=== Dataset records ===

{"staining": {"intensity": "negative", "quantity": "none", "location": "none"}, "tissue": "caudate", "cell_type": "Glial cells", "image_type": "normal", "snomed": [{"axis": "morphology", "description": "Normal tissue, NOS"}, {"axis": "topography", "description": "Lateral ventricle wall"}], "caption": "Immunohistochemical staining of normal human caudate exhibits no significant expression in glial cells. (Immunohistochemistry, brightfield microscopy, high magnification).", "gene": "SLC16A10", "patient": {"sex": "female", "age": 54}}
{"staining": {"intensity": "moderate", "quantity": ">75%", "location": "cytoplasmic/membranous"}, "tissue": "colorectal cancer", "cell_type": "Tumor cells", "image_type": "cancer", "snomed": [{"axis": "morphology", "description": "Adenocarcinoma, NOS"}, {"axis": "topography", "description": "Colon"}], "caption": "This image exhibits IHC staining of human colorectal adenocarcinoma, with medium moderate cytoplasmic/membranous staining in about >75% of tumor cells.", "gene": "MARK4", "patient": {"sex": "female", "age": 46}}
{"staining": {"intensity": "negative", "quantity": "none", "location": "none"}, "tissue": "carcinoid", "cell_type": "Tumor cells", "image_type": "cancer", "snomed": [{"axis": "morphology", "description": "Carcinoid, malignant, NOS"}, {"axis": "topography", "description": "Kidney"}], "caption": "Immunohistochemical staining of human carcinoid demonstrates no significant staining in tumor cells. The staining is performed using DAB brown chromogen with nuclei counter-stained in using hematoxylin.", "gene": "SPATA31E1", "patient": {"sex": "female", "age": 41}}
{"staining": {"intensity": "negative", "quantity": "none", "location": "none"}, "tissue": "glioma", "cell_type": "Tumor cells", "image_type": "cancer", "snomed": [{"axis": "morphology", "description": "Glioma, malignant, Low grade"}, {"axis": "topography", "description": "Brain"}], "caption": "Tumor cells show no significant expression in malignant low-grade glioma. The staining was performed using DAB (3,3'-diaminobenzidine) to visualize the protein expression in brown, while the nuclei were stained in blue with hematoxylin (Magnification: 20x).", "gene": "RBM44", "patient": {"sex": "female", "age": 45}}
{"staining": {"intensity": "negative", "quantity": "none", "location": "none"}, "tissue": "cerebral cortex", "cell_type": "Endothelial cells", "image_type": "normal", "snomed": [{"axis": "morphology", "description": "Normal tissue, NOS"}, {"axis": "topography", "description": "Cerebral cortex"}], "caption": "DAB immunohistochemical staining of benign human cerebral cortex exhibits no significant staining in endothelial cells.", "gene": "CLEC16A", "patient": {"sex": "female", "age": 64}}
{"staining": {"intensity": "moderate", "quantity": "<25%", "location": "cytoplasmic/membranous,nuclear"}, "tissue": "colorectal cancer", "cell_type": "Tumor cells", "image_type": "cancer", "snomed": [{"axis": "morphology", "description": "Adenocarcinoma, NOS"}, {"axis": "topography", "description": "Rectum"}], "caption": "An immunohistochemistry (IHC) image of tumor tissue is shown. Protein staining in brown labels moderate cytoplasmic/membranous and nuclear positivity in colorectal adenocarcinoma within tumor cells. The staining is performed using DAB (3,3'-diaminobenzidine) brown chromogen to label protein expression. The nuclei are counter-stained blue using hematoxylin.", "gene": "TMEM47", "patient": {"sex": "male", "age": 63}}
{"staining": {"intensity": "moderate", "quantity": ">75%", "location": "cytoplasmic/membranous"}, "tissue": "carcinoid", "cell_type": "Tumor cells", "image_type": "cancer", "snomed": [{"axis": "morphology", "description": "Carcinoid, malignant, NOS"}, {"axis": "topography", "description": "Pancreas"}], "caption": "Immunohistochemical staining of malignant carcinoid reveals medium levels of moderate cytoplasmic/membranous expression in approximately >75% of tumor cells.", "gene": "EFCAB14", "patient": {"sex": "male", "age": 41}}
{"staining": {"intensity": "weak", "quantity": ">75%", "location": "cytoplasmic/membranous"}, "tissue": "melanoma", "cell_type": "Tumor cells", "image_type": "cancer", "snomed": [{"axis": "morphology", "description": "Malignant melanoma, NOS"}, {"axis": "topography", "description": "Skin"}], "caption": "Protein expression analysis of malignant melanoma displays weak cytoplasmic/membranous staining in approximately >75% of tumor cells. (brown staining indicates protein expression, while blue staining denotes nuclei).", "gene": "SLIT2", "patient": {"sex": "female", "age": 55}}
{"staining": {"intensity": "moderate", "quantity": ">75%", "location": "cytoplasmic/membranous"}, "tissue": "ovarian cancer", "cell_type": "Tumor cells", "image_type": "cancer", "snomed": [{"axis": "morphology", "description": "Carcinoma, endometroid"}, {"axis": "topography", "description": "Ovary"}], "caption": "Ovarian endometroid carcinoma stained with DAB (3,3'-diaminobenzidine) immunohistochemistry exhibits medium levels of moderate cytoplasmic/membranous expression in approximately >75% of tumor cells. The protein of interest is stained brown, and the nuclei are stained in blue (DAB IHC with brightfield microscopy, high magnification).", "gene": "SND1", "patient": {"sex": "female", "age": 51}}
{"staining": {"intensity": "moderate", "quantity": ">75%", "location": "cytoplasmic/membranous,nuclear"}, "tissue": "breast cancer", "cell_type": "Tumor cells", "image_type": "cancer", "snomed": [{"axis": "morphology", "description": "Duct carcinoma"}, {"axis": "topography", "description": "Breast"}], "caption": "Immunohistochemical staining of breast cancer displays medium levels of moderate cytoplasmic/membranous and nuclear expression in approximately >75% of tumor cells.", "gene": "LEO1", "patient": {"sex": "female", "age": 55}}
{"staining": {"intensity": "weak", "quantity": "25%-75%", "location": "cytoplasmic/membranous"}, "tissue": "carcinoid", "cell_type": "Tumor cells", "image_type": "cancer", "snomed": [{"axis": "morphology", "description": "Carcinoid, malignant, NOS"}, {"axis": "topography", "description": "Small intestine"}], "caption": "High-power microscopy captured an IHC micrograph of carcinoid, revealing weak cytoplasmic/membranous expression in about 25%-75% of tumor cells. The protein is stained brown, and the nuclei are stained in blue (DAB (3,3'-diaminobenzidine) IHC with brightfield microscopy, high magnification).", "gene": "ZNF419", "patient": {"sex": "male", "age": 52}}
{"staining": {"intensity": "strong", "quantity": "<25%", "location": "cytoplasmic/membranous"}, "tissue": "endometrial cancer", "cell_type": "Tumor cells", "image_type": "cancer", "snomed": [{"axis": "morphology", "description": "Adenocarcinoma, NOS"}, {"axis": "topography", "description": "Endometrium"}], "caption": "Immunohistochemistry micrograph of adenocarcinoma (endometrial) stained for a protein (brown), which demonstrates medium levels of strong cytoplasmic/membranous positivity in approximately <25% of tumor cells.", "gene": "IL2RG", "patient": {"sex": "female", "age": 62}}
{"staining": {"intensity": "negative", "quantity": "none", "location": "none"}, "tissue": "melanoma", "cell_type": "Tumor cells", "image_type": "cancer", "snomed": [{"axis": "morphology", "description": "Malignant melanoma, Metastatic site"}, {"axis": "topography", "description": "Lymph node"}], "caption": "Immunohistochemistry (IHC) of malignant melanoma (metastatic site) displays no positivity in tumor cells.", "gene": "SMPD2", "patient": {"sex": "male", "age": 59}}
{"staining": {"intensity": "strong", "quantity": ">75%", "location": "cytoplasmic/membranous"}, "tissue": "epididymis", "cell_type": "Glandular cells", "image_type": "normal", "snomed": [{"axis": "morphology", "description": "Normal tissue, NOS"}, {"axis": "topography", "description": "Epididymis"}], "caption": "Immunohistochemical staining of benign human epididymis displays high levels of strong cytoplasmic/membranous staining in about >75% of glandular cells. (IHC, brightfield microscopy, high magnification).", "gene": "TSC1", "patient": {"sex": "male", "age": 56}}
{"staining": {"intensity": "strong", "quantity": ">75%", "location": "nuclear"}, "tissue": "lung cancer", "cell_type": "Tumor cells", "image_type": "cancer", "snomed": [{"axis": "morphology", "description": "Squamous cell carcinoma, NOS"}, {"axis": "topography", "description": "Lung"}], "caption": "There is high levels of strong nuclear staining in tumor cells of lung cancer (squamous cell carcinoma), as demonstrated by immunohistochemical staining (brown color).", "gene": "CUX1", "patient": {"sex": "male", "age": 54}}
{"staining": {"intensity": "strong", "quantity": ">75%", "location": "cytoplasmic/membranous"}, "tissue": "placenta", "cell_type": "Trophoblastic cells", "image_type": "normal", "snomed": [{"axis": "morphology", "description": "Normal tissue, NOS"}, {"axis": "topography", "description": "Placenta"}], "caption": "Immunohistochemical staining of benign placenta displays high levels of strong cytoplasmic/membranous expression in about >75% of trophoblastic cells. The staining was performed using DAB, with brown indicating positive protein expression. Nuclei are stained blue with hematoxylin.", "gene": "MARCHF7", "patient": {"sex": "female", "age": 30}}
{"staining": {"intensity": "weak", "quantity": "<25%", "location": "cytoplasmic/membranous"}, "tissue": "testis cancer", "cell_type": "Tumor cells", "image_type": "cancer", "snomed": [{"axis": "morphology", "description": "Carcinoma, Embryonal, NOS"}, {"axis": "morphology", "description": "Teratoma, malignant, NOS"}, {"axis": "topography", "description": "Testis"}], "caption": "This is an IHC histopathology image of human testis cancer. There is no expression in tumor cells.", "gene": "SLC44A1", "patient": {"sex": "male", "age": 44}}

===

- Activity
Extract every line containing the string "This" from the material.

- Solved problem
{"staining": {"intensity": "moderate", "quantity": ">75%", "location": "cytoplasmic/membranous"}, "tissue": "colorectal cancer", "cell_type": "Tumor cells", "image_type": "cancer", "snomed": [{"axis": "morphology", "description": "Adenocarcinoma, NOS"}, {"axis": "topography", "description": "Colon"}], "caption": "This image exhibits IHC staining of human colorectal adenocarcinoma, with medium moderate cytoplasmic/membranous staining in about >75% of tumor cells.", "gene": "MARK4", "patient": {"sex": "female", "age": 46}}
{"staining": {"intensity": "weak", "quantity": "<25%", "location": "cytoplasmic/membranous"}, "tissue": "testis cancer", "cell_type": "Tumor cells", "image_type": "cancer", "snomed": [{"axis": "morphology", "description": "Carcinoma, Embryonal, NOS"}, {"axis": "morphology", "description": "Teratoma, malignant, NOS"}, {"axis": "topography", "description": "Testis"}], "caption": "This is an IHC histopathology image of human testis cancer. There is no expression in tumor cells.", "gene": "SLC44A1", "patient": {"sex": "male", "age": 44}}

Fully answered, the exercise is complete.